We’d already had a bit of a moment, she and I, at a session you didn’t attend. She talked about how, when there was an angel whispering into one of her ears and a demon in the other, it was invariably the demon’s excoriations she took to heart. I asked why. She went into a convoluted anecdote about her childhood. I politely (it seemed to me) noted that she was getting off track. We repeated the whole process. The second time I interrupted her reverie to insist, “But why is it the demon you listen to?” she went into a frightful rage. Her eyes bulged. She trembled. “If I fucking knew why,” she demanded loudly enough to move the little travel alarm clock the psychotherapist keeps on the little table before her so she can stop us at exactly 10.30, “do you think I’d still do it?”
She apparently thought I was rebuking for not doing the more sensible thing. Not so. I was asking because I do the same – discount any praise I might receive (though I am surely the world’s most implacable praise junkie) and experience every faintest criticism as a knife in my throat. It was the self-sidetracking to which I objected.
Fair enough. I very commonly get things very wrong, very commonly manage to say very stupid things even with my foot securely in my mouth. I often say that the reason I’m so good at apologising is that I have so much to apologise for. But no apology from our hideous Gothic self-harmer, who, in subsequent sessions, became more and more openly contemptuous of my practical cognitive-therapy-style suggestions to Young Chef, suggestions to get him through the day. I was trying to put a plaster (Band-Aid, you see) on life-threatening wounds, she accused. I was being insufferably masculine and – let it be said! – American.
Well, goodbye then, hideous 50-year-old self-harmer. Keep talking it out, gal. Keep imagining that the wealth of insights you might achieve in the course of psychotherapy is going to have the slightest effect on the way you actually feel. See what effect your intellectual breakthroughs have on your own ravaged forearms. And a pox on ye.
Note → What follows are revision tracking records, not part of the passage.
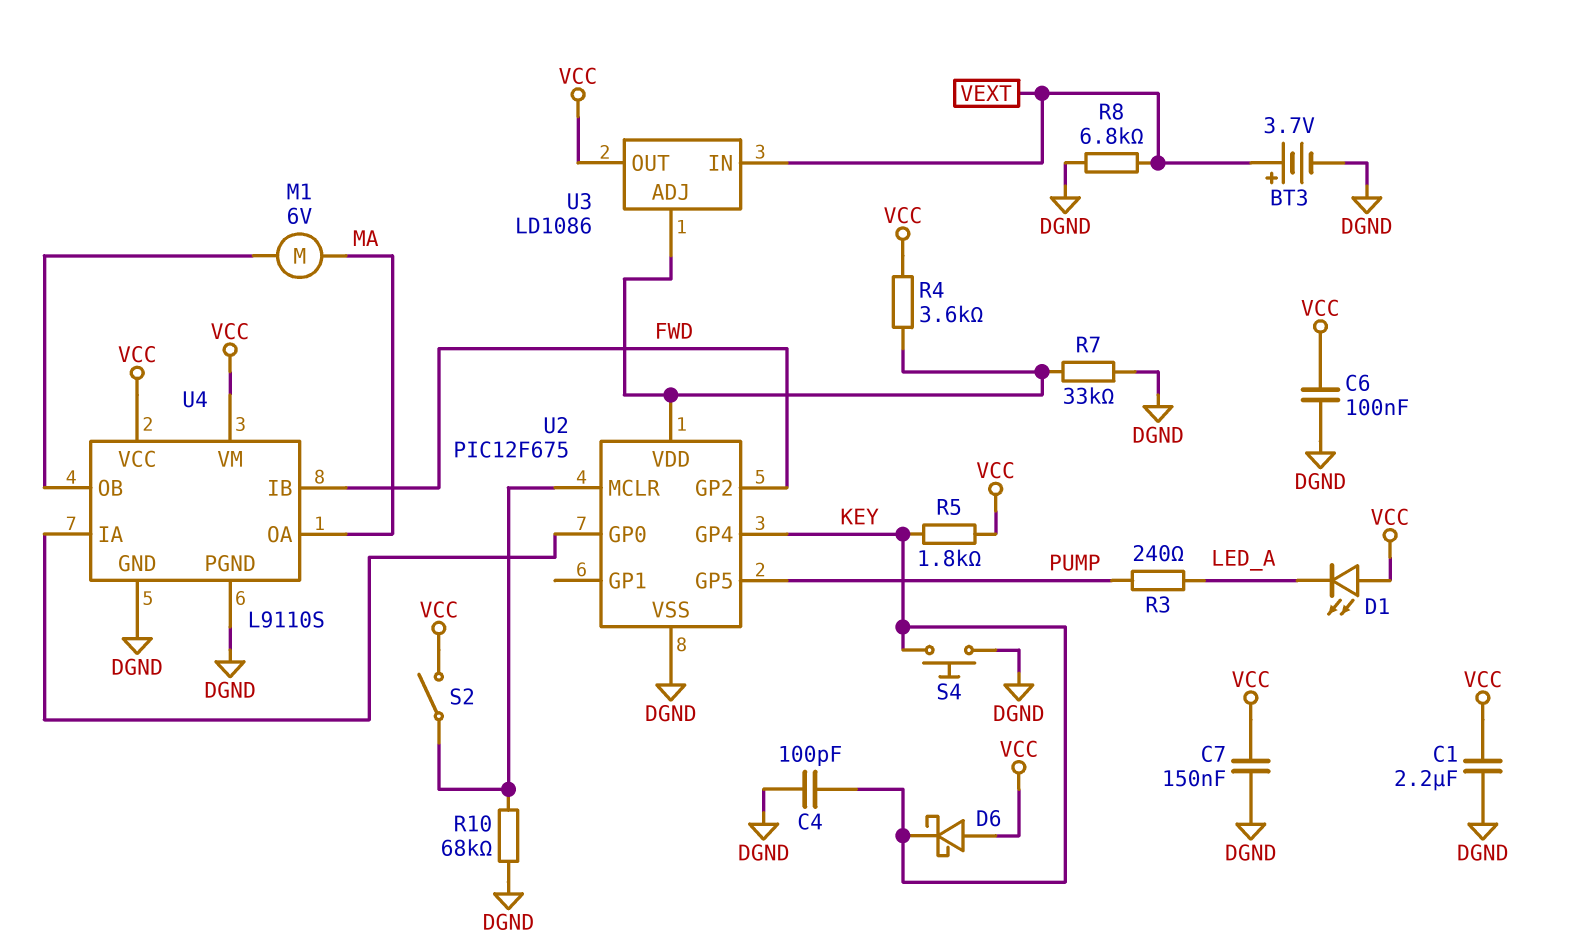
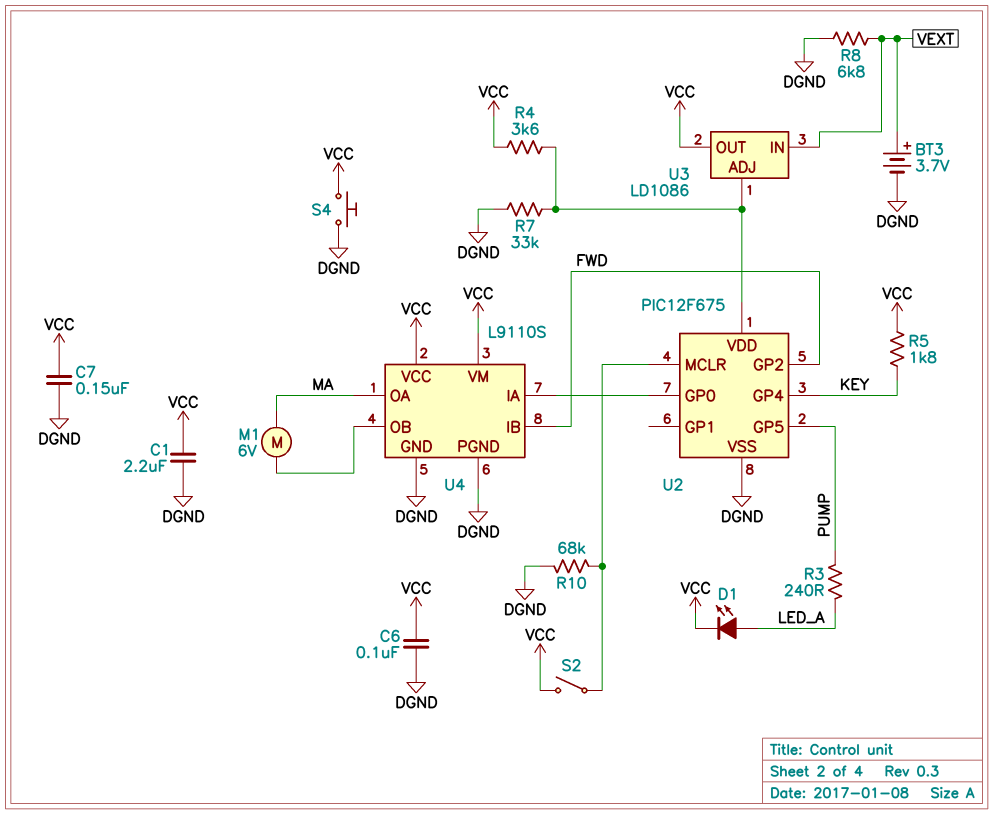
C4: 100pF (DGND, KEY) -> none
D1: LED (A VCC, K LED_A) -> LED (A LED_A, K VCC)
D6: schottky (A VCC, K KEY) -> none
S4: button (DGND, KEY) -> button (DGND, VCC)

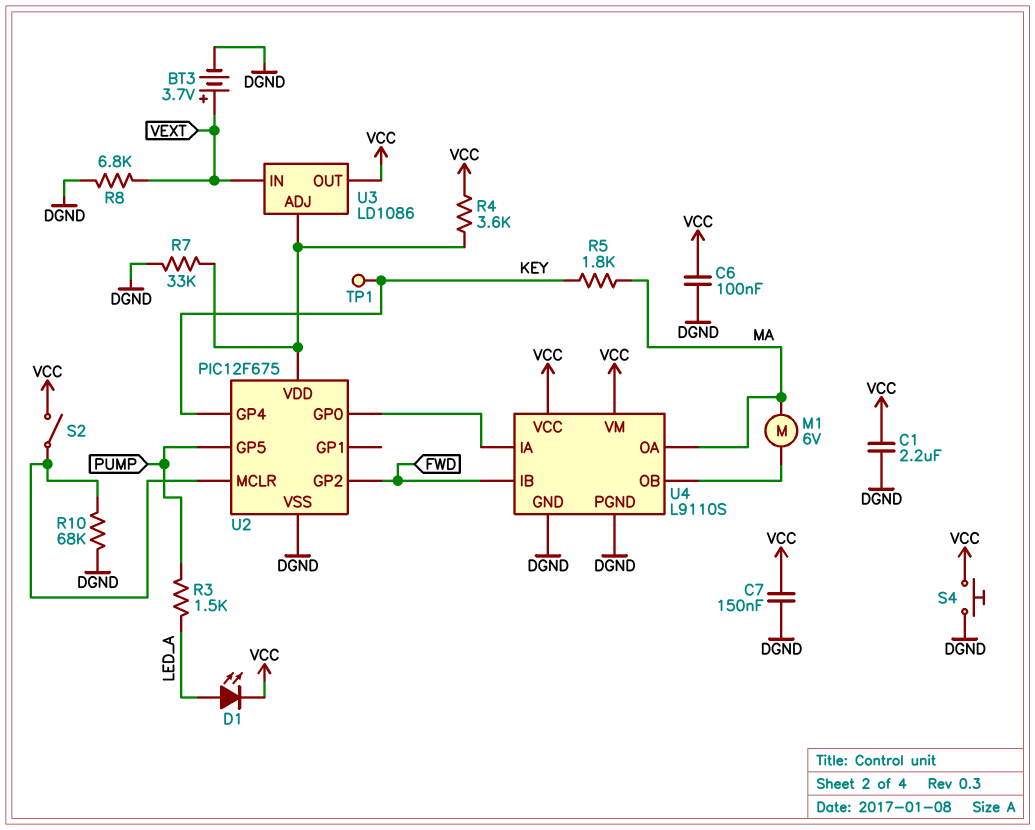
R3: 240 (LED_A, PUMP) -> 1.5k (LED_A, PUMP)
R5: 1.8k (KEY, VCC) -> 1.8k (KEY, MA)
TP1: none -> test point (KEY)

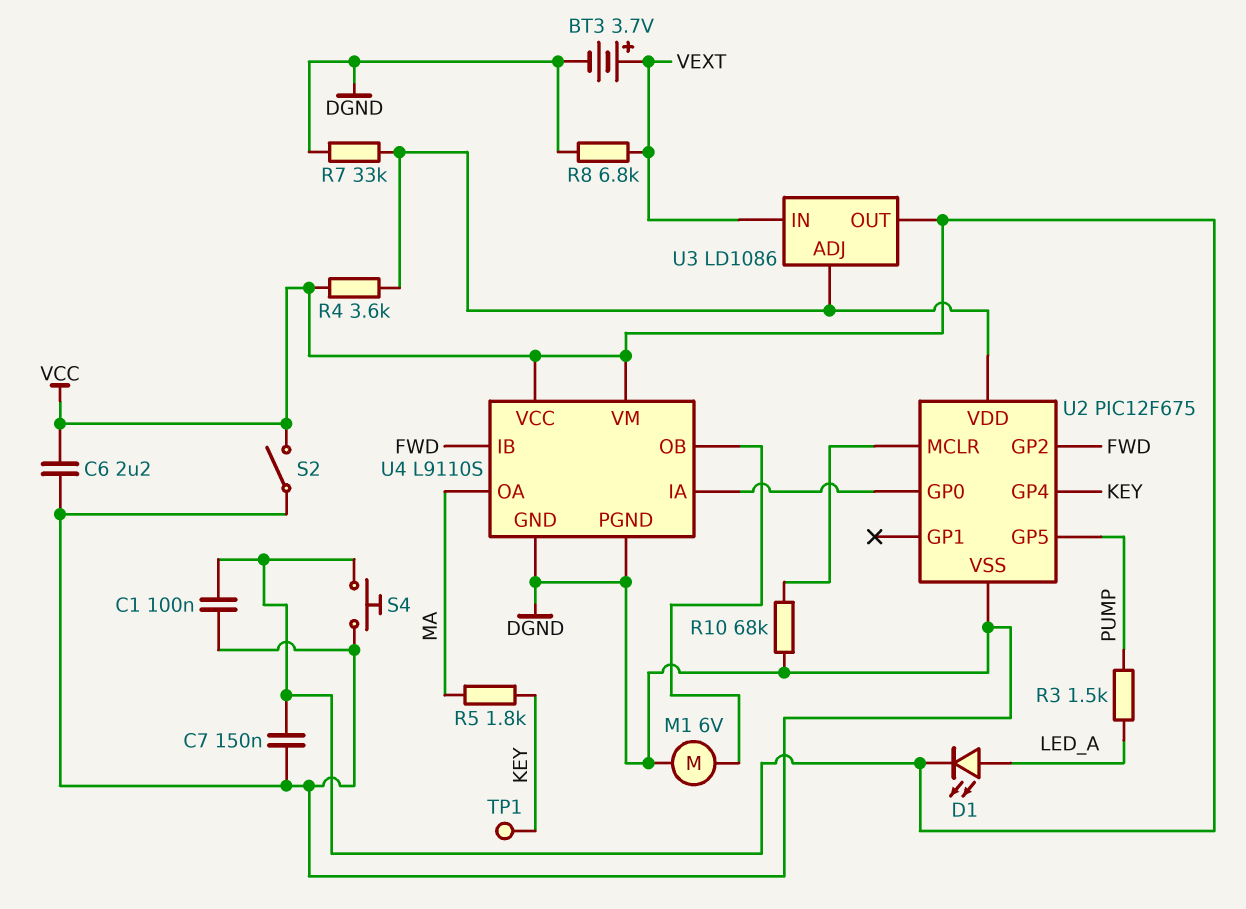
C1: 2.2uF (DGND, VCC) -> 100nF (DGND, VCC)
C6: 100nF (DGND, VCC) -> 2.2uF (DGND, VCC)
M1: motor 6V (MA, U4/OB) -> motor 6V (DGND, U4/OB)
S2: switch (U2/MCLR, VCC) -> switch (DGND, VCC)

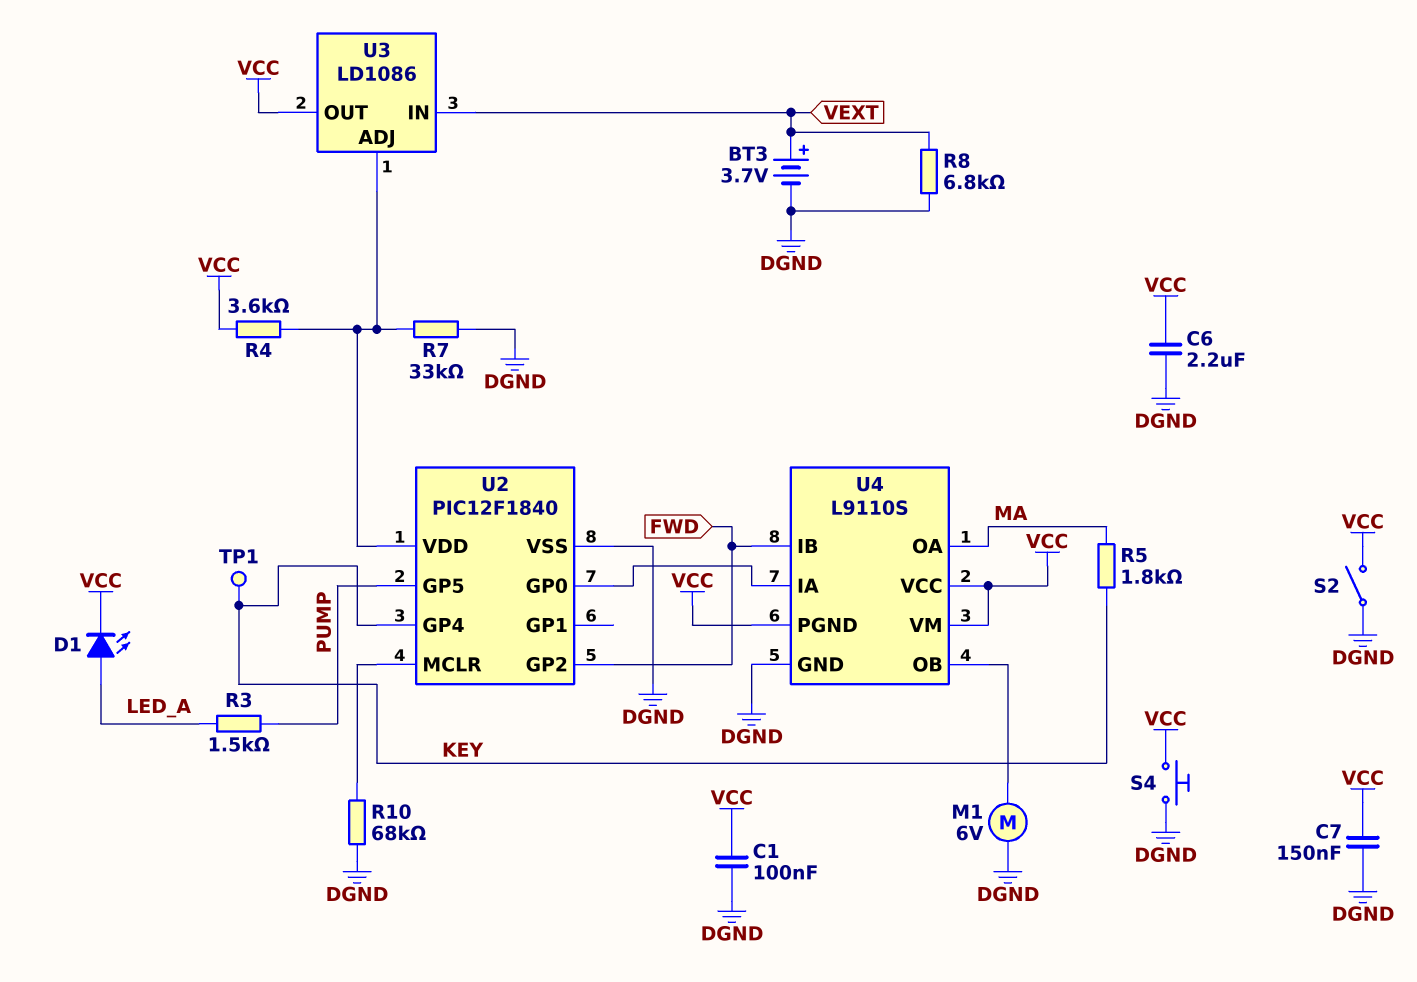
U2: PIC12F675 -> PIC12F1840
U4 pin PGND: DGND -> VCC

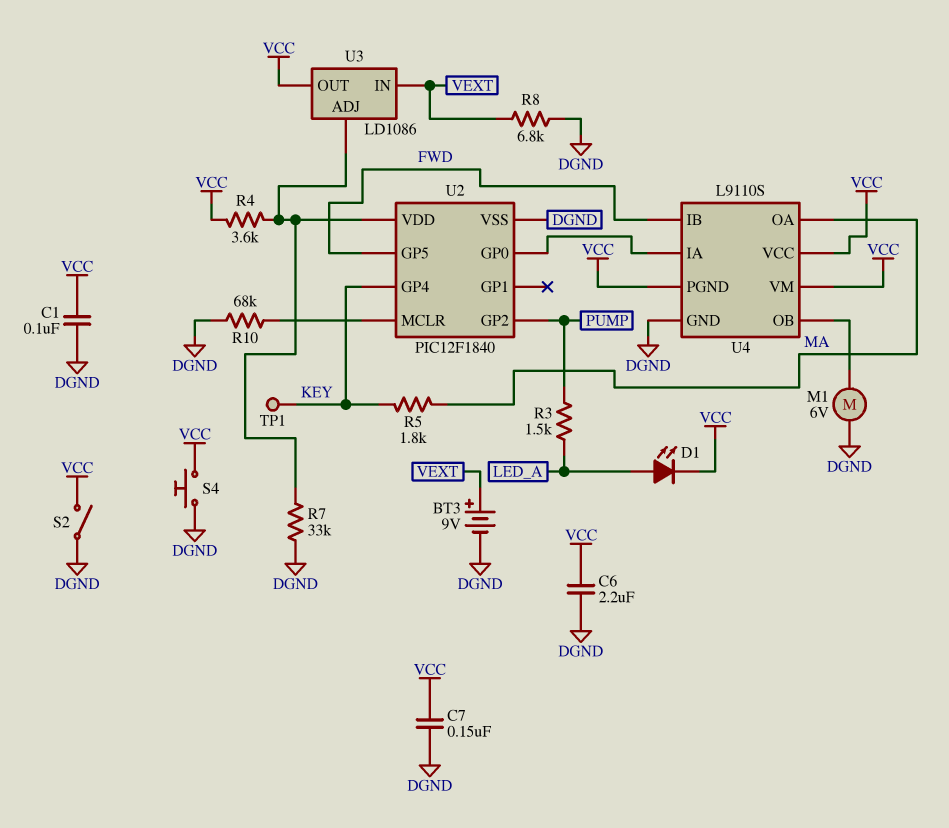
BT3: 3.7V (plus VEXT, minus DGND) -> 9V (plus VEXT, minus DGND)
U2 pin GP2: FWD -> PUMP
U2 pin GP5: PUMP -> FWD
Finally, goodbye, psychotherapist. I appreciate that detachment is necessary, but not since the Warren Beatty lookalike I consulted in my early 20s, at the height of my wealth ‘n’ fame, have I encountered one who exhibited so few signs of life, let alone compassion. I didn’t even find your insights very insightful
A note on denial. Guilty as charged, madam, and for no reason other than that I find it works better than anything else I’ve tried. When I begin feeling glum and hopeless, I say to myself, “Yo, Johnny, this makes no sense in view of your being a happy person,” or literally force myself to smile as hugely as my crumbling old features can manage. Either way, a neurological signal gets sent to my brain, which, if things are going well, then cancels, or at least postpones, its order for nearly unendurable despair, and Johnny survives another day, often even joyfully.
The boy can function; it’s a meerkle!